26.08.2004 Rheinland-Pfalz Pressemeldung Ministerium für Wissenschaft, Weiterbildung, Forschung und Kultur, Rheinland-Pfalz (bis 11/06)

Es gebe nicht den geringsten Grund, eine Kehrtwende in diesem Bereich zu fordern. Vielmehr werde das Land seine erfolgreiche Politik konsequent fortsetzen.

Böhr renne bei der Landesregierung offene Türen ein, wenn er Ausgabensteigerungen für Forschung und Entwicklung fordere. Er müsse aber zur Kenntnis nehmen, dass das Land Rheinland-Pfalz seine Ausgaben gerade auf diesem Sektor überproportional gesteigert habe. 1993 habe das Land für Forschung und Entwicklung in wissenschaftlichen Einrichtungen außerhalb der Hochschulen 90,1 Millionen Euro ausgegeben; im Jahr 2001 seien es 130 Millionen Euro gewesen. Dies entspreche einer Steigerung von 44,3 Prozent.

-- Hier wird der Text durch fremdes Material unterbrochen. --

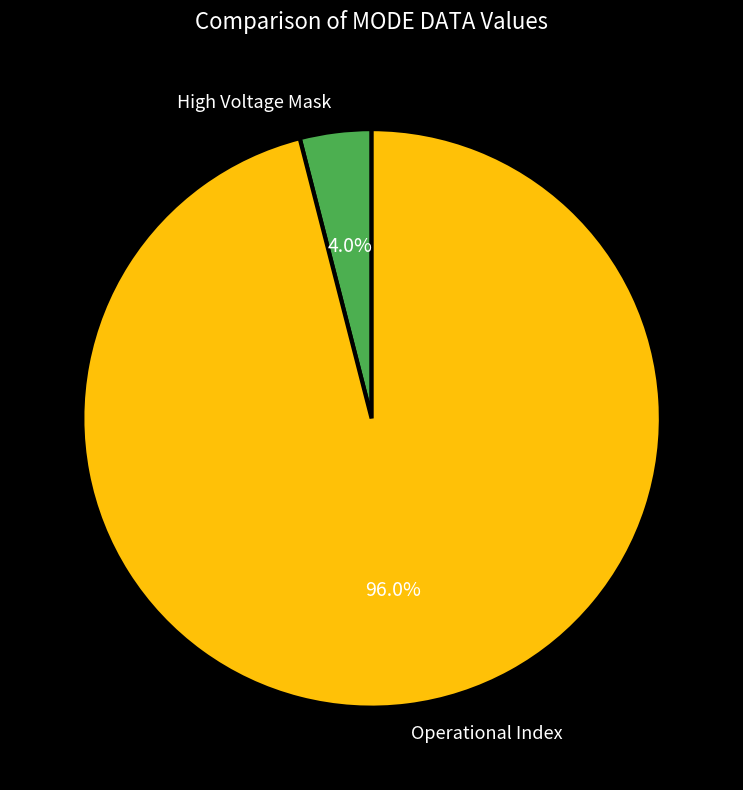

Rank the categories by value from lowest to highest.

High Voltage Mask, Operational Index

Im gleichen Zeitraum seien die bereinigten Gesamtausgaben des Landes um 17,7 Prozent gestiegen. Daraus lasse sich unzweifelhaft ableiten, dass diese Landesregierung eine aktive und engagierte Forschungspolitik betreibe.

Das zeige auch die Ansiedlung der beiden ersten rheinland-pfälzischen Fraunhofer-Institute in Kaiserslautern, des Instituts für Experimentelles Software-Engineering und des Instituts für Techno- und Wirtschaftsmathematik. In den Bau dieser beiden Einrichtungen investiere das Land bis 2006 21,15 Millionen Euro.

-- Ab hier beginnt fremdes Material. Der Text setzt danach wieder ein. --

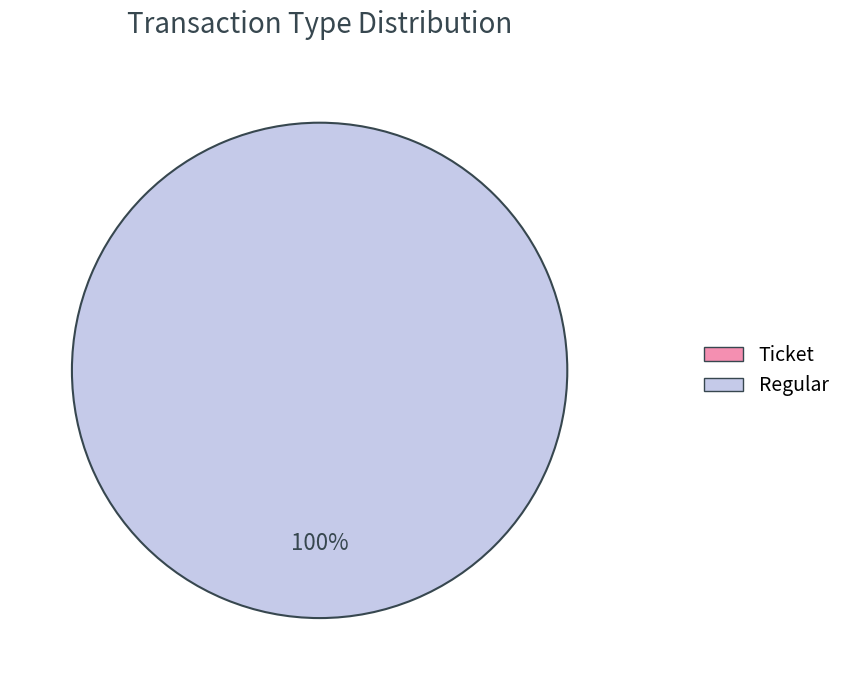

Which slice represents more than half of the pie?

Regular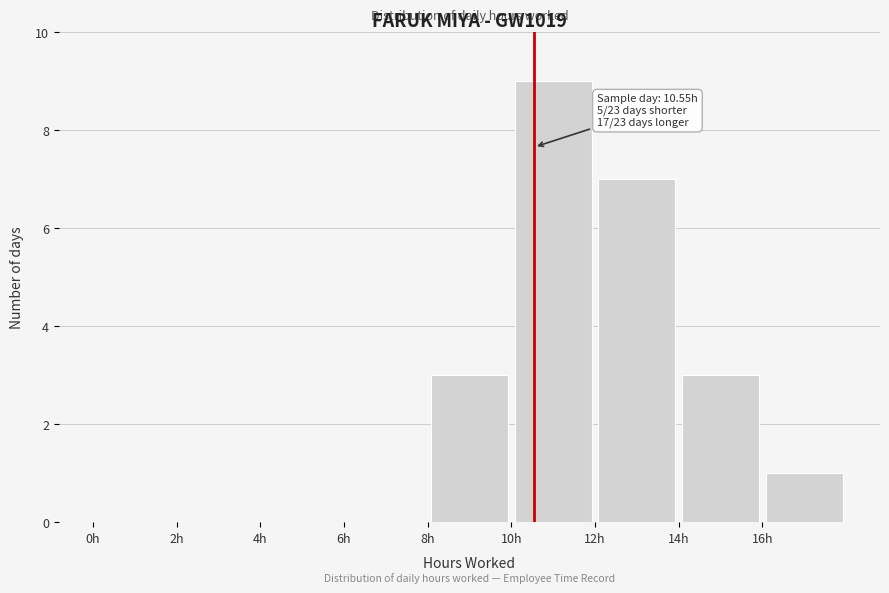

Over which range of the x-axis is the bar tallest?

10 to 12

Ein weiterer Meilenstein sei die vor wenigen Wochen angekündigte Entscheidung der Max-Planck-Gesellschaft, ihr neues Institut für Softwaresysteme in Kaiserslautern und Saarbrücken zu errichten. Kaiserslautern werde damit zu einem der bedeutendsten Standorte für Informations- und Kommunikationstechnologie in Deutschland.

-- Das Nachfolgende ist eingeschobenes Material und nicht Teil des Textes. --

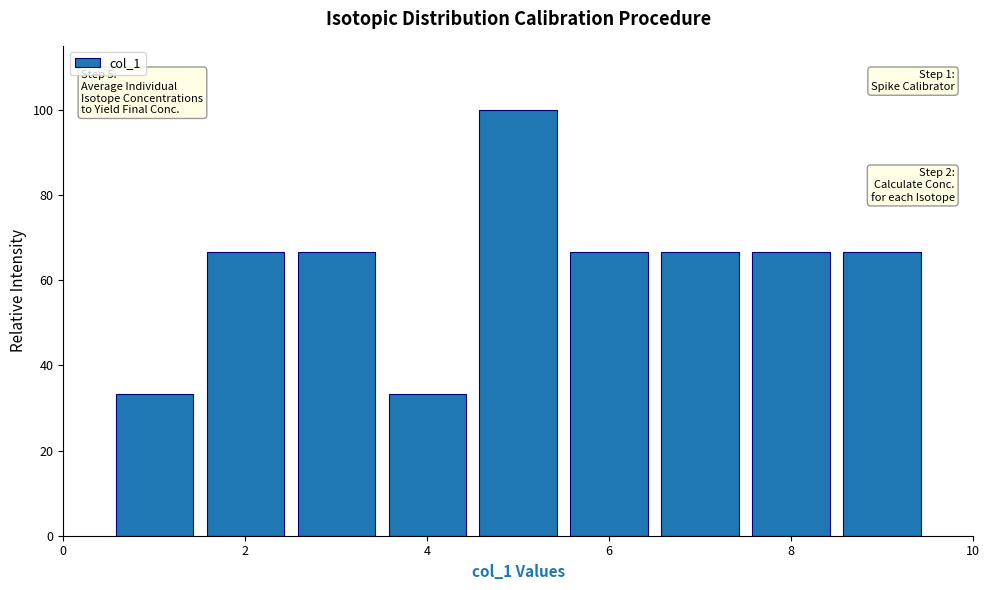

Which range on the x-axis has the tallest bar?

4.5 to 5.5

Rheinland-Pfalz habe sich im Wettbewerb gegen Länder wie Bayern, Baden-Württemberg und Hessen durchgesetzt. Dass die Max-Planck-Gesellschaft ein so wichtiges und innovatives Institut in Kaiserslautern ansiedle, spreche eindeutig gegen die Beschreibung Böhrs von Rheinland-Pfalz als einem Land, das forschungspolitisch "den Anschluss zu verlieren droht".

Im Gegenteil zeigten all diese Fakten, dass Zukunftstechnologien, wie die CDU sie fordere, in Rheinland-Pfalz schon seit langem intensiv gefördert würden.

Dass die Landesregierung in Wissenschaft und Forschung einen ihrer politischen Schwerpunkte sehe, könne man auch daran ablesen, dass das Land von 2005 bis 2009 diesen Bereich mit insgesamt 125 Millionen Euro zusätzlich fördere.